7 de Setembro: o dia que chamou 30 anos de desastres
A censura de Lisboa tentou por todos os meios escamotear a dimensão do movimento, imputando-o a uma minoria sem expressão. Contudo, a revolta foi colectiva, cobrindo a quase totalidade das minorias branca e asiática, a quase totalidade dos miscigenados e vastos sectores da população negra, sobretudo aquela que conhecia o terrorismo da FRELIMO, a brutalidade do seu líder Samora, os desmandos da sua soldadesca zambiana e tanzaniana. A liderança da revolta era compósita: Joana Simeão, jornalista negra que se opusera durante anos ao poder português, mas se aproximara de uma posição negociada, o líder fundadora do GUMO (Grupo Unido de Moçambique), Máximo Dias, também negro e co-fundador do GUMO, o pastor Uria Simango, o dissidente da FRELIMO Lázaro Kavandane, Neves Anacleto, um respeitado jurista branco oriundo do republicanismo reviralhista e animador da oposição democrática a Salazar (Neves Anacleto, era avô de Francisco Louçã), advogados, economistas e médicos indianos, membros destacados do regulato negro, pastores e sacerdotes cristãos, homens de negócios, membros das forças de auto-defesa de Moçambique (milícias, OPVDC – Organização Provincial de Defesa Civil) e quadros negros intermédios. Os meios de que dispunham eram escassos. Mal armados, se bem que contando com a carismática presença de guerreiros de elite (Daniel Roxo), não podiam bater a tropa portuguesa, mas poderiam, com êxito, impedir o controlo das principais cidades do território pelo miserável exército de Samora, o qual não dispunha de efectivos nem capacidade para se impor.
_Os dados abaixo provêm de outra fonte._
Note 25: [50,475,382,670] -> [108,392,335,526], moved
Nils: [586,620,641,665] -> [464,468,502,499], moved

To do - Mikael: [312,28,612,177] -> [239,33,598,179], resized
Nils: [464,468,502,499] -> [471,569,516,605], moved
Uma ajuda preciosa chegou aos revoltosos. Da África do Sul começaram a chegar nos dias 7 e 8 centenas de portugueses aí radicados, dispostos a ajudar os patriotas de Lourenço Marques. O Movimento Moçambique Livre padecia, contudo, de uma incurável vulnerabilidade: era apenas a expressão espontânea de um povo ultrajado no direito de escolher o seu futuro, traído por Lisboa e entregue ao concentracionarismo vindicatório da FRELIMO.
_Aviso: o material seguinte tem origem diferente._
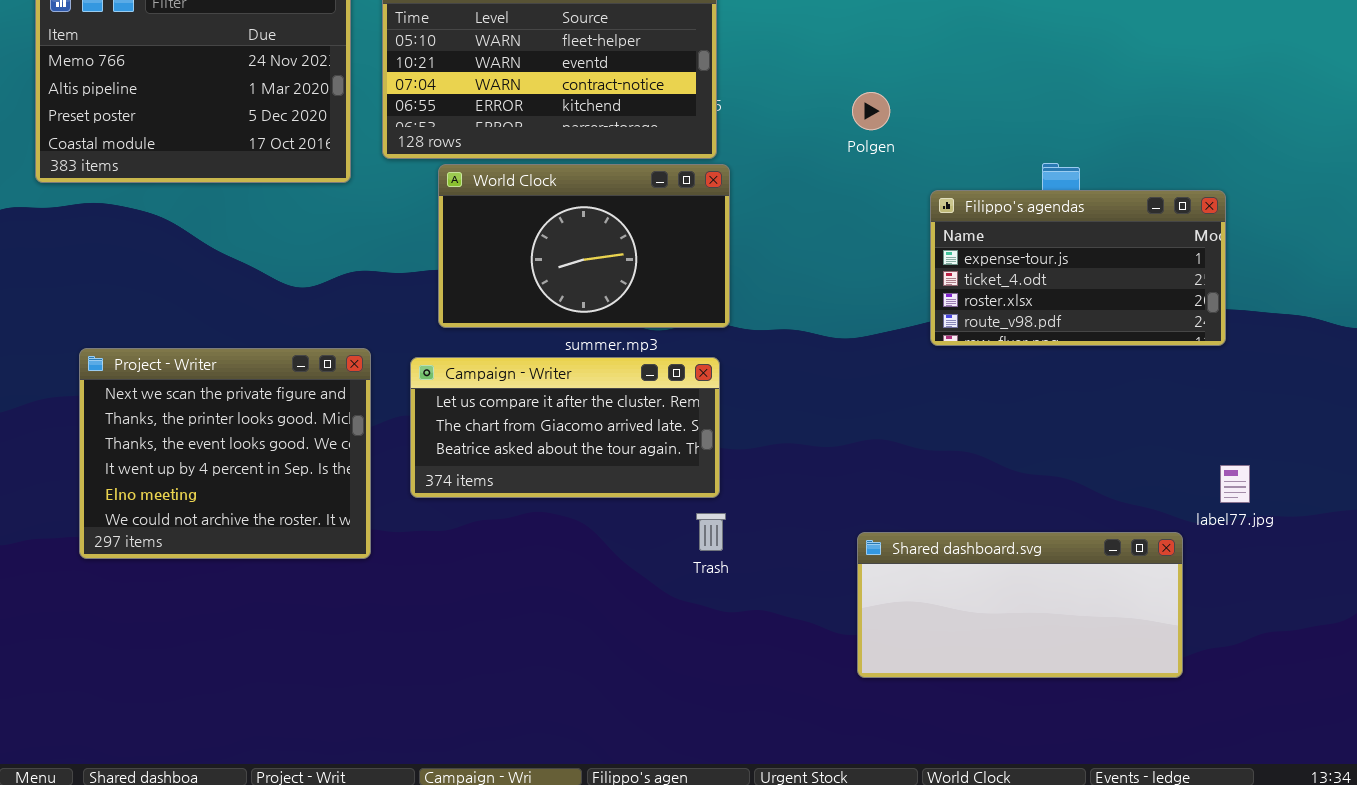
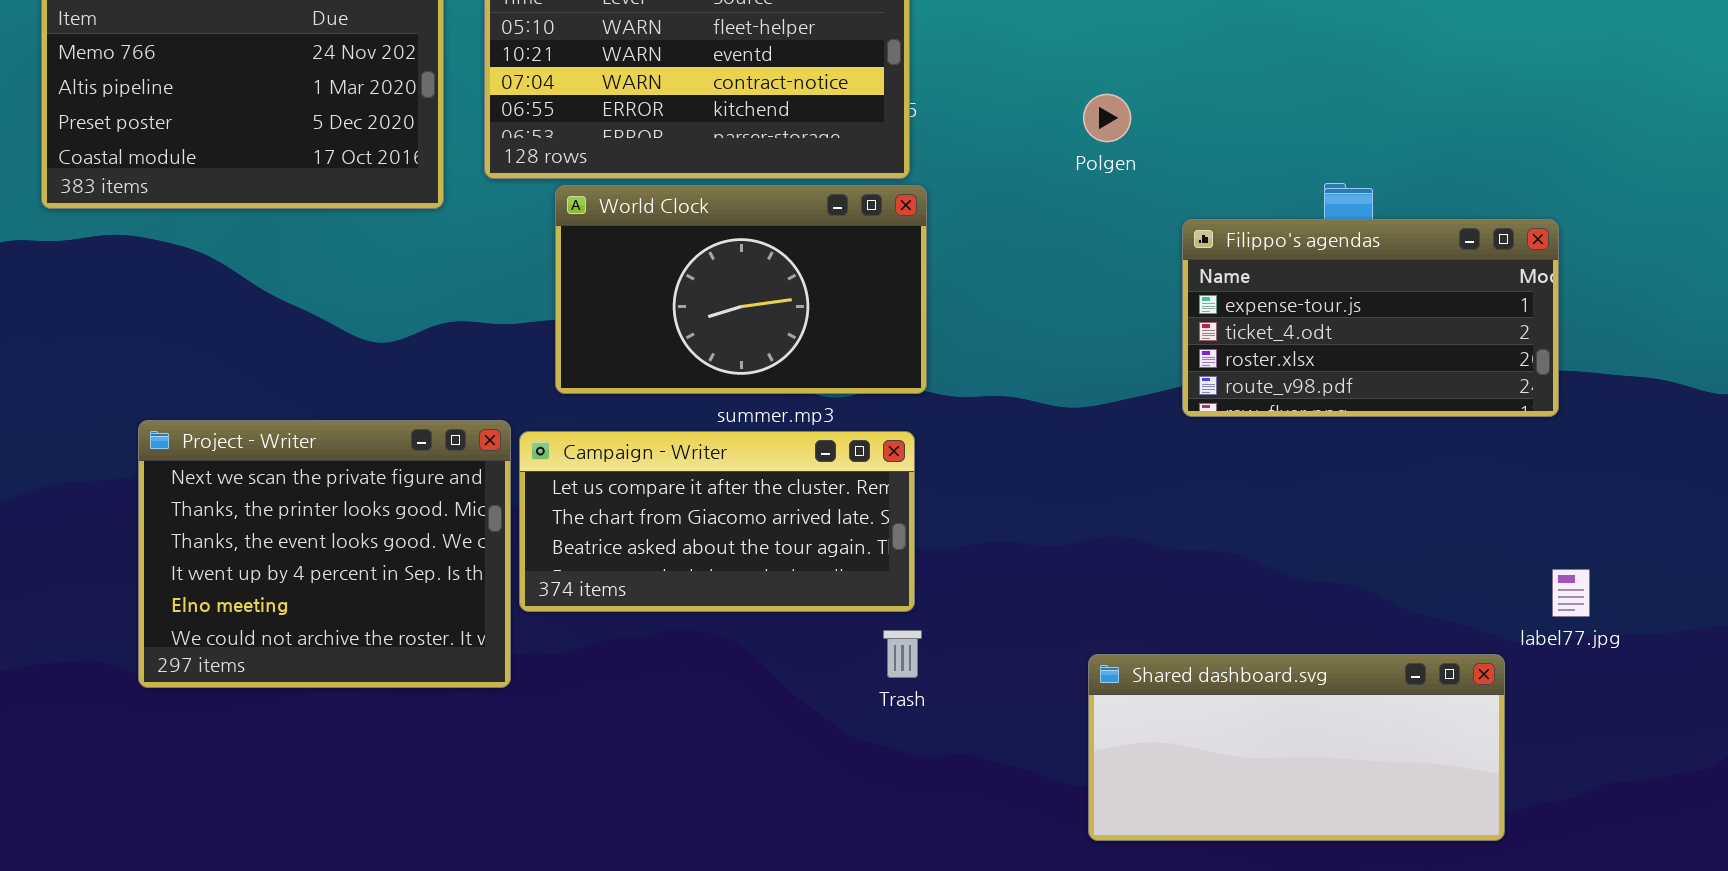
Project - Writer: [79,348,371,559] -> [138,420,511,688], moved

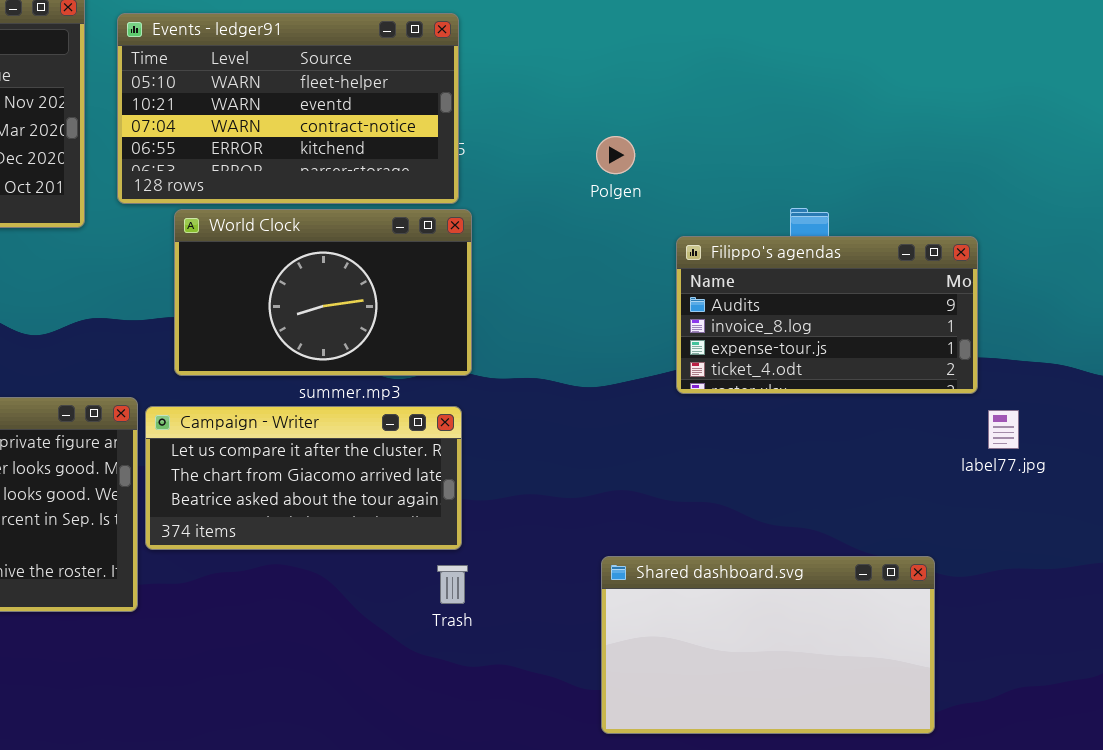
Filippo's agendas: [1182,219,1559,417] -> [676,236,978,394], scrolled up 2 rows
label77.jpg: [1552,569,1590,617] -> [988,410,1019,449], moved
Shared dashboard.svg: [1088,654,1505,841] -> [601,556,935,734], resized

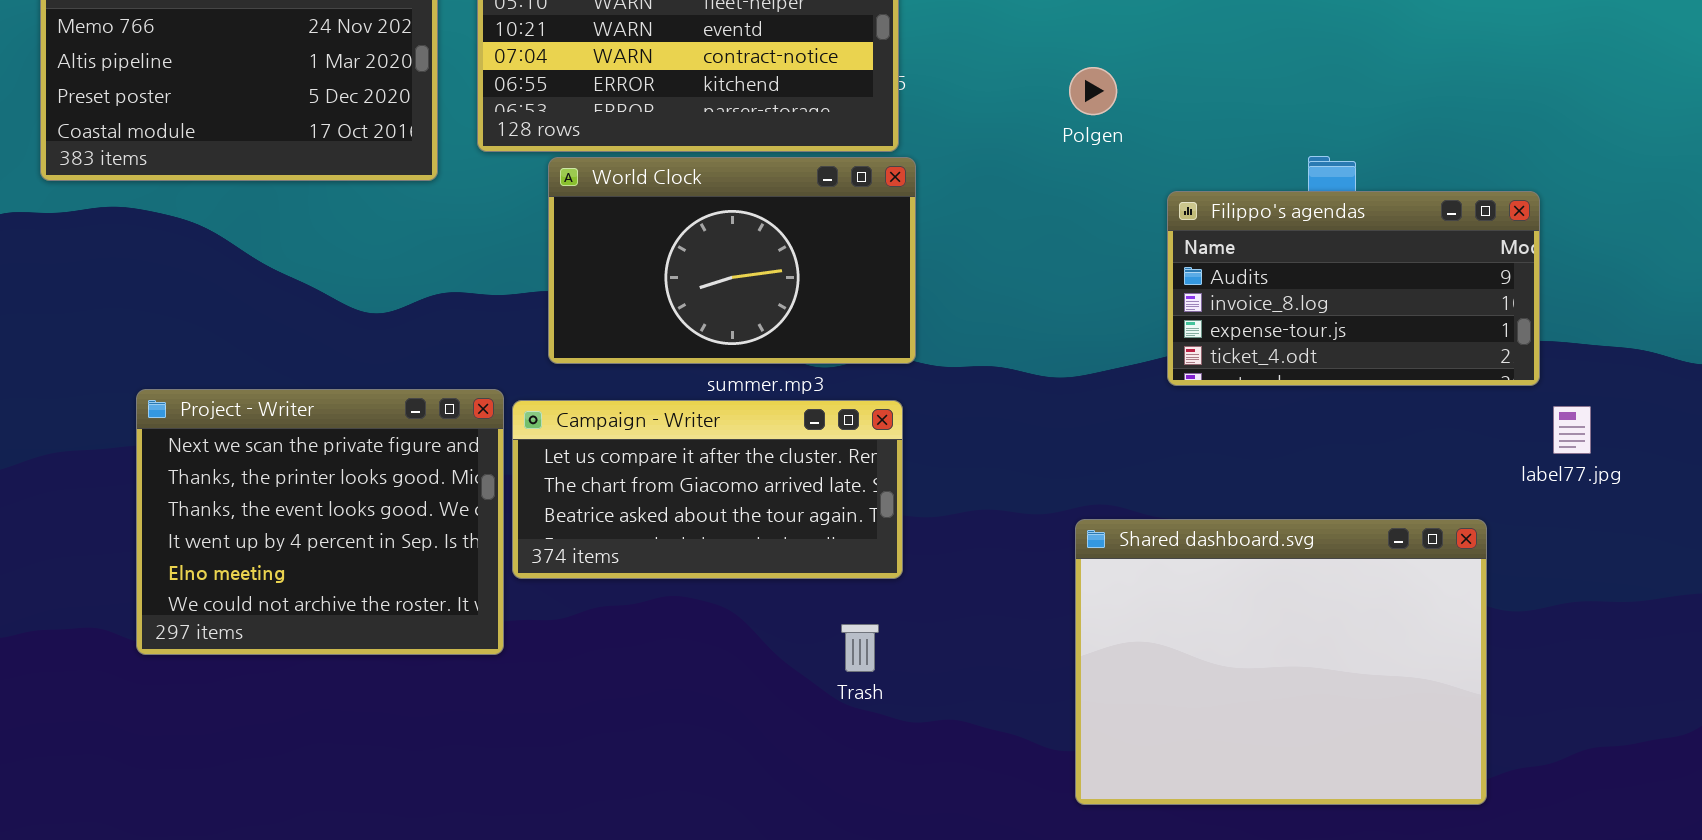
Shared dashboard.svg: [601,556,935,734] -> [1075,519,1487,805], resized
Trash: [437,565,468,604] -> [841,624,879,672], moved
No dia 9, transportados de avião, chegaram aos subúrbios de Lourenço Marques os primeiros efectivos da FRELIMO. Foram dadas às células ordens de contra-ataque e começou a carnificina. Centenas de brancos e mulatos mortos à paulada, famílias queimadas dentro das viaturas, assaltos e saque a residências, invasão da zona comercial e vandalização. A tropa portuguesa não esboçou qualquer atitude. O movimento esboroava-se. Machel, de Dar-es-Sallam, estimava que os “vagabundos e criminosos” (A Capital, 10 de Setembro 1974) seriam esmagados, no preciso momento em que uma figura sinistra, o comandante Vítor Crespo, assumia em Lisboa as funções de Alto Comissário Geral de Moçambique. O Moçambique português morria. Começava o êxodo. Os que ficaram, depressa se inteiraram dos propósitos dos novos senhores: centenas de detenções marcaram a entrada da tropa zambiana em LM. No preia-mar das matanças e desmandos, Rui Knopfli, director de A Tribuna de Lourenço Marques, açulava: “esses grupos activistas são compostos por filhos de família, ex-comandos e um sector da pequena burguesia comerciante, que por ignorância se deixaram arrastar nesta aventura”. O filho de família Knopfli dizia tudo: o movimento era, em suma, todo o Moçambique do asfalto. Sem o asfalto, Moçambique caiu na espiral da destruição. Os líderes negros moderados foram mortos – Joana Simeão foi enviada para a “reeducação, onde morreria em condições trágicas, violada por centos de guerrilheiros antes de ser enterrada viva, com o corpo destruído por tesouradas – os brancos saíram do país e vieram as campanhas machelistas: guerra ao “tribalismo”, guerra à “religião”, guerra aos muçulmanos, guerra aos “parasitas indianos”, guerra a tudo que lembrasse a sociedade colonial.